Available data below:
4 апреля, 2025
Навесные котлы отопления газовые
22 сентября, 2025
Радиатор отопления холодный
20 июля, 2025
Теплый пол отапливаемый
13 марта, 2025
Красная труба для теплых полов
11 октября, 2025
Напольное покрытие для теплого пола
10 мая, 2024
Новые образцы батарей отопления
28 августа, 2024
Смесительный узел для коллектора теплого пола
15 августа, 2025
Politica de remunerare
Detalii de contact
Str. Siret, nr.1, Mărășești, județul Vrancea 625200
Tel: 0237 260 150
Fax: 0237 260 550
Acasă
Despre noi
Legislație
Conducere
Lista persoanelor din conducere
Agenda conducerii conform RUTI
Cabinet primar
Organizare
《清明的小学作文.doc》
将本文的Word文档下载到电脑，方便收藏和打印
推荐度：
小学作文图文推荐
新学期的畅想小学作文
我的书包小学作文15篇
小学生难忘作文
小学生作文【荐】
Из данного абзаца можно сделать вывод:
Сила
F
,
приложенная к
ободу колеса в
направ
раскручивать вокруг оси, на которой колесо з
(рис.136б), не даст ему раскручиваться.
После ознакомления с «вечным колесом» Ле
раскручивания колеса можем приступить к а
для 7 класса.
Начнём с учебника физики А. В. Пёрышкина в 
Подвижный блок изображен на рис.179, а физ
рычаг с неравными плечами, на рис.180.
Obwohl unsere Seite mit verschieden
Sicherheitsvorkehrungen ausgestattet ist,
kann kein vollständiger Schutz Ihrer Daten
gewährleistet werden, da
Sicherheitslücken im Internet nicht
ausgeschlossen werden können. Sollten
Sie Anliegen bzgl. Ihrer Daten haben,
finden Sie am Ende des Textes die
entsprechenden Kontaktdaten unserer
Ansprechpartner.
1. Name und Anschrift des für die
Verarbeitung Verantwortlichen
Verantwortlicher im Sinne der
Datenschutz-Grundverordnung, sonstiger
End of Available data.
=== Description of the task ===
Each line holding "отопления" should be copied from the material above.

=== Result of the exercise ===
Навесные котлы отопления газовые
Радиатор отопления холодный
Новые образцы батарей отопления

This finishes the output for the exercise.